Não é só a subida da temperatura que afecta a produção – há também a escassez hídrica e a geada fora de época. Vejamos o exemplo do Brasil, o maior produtor de café do mundo, que enfrentou uma seca severa em 2021. Entre Abril de 2020 e Dezembro de 2021, os preços do café aumentaram 70% com as secas e geadas a degradar as grandes zonas de cafeicultura.

O anúncio do El Niño este ano também pode ser uma má notícia para os produtores (e apreciadores) de café no mundo inteiro. Com piores colheitas, o preço do produto pode disparar.

“Parece que as influências negativas do El Niño são exacerbadas pelas alterações climáticas a longo prazo, o que é preocupante para os produtores de café e para a segurança alimentar em geral”, afirmou ao The Washington Post Aaron P. Davis, investigador e especialista no estudo de culturas e alterações globais no Royal Botanic Gardens, Kew, da Grã-Bretanha.

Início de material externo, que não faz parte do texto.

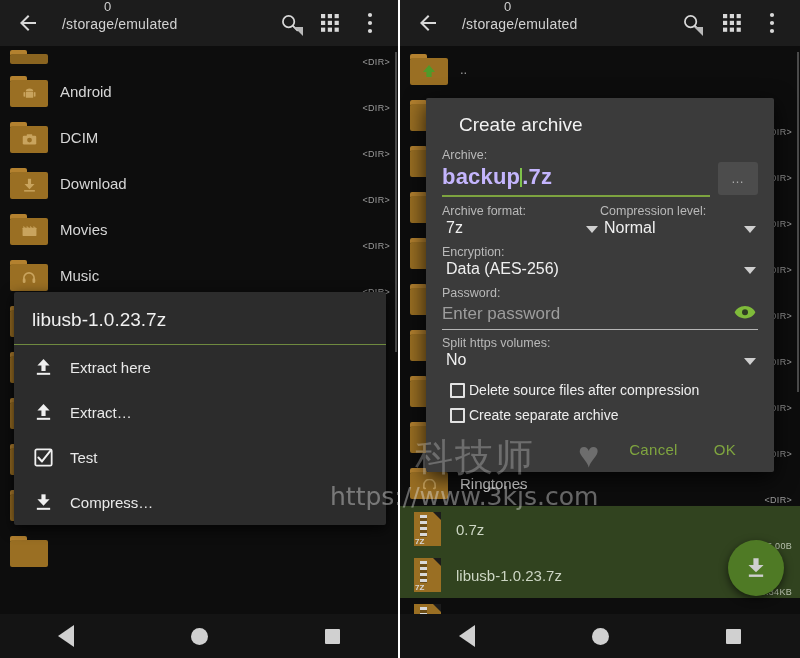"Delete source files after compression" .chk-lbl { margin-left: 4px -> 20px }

Daí que os criadores do café sem grãos acreditem que a nova bebida traz não só soluções climáticas, mas também alternativas aos consumidores. “Cerca de metade das terras de cultivo de café serão inadequadas para o cultivo nos próximos 50 anos. Isto significa que as propriedades agrícolas precisam migrar, provocando uma enorme desflorestação. A demanda por café está a aumentar, a oferta está a diminuir e o custo mantém-se sem causar mais danos ao ambiente”, disse Ed Hoehn ao PÚBLICO.

A empresa afirma já estar em negociações com “a maioria das principais empresas de café do mundo”, com o objectivo de encontrar parceiros para expandir o negócio.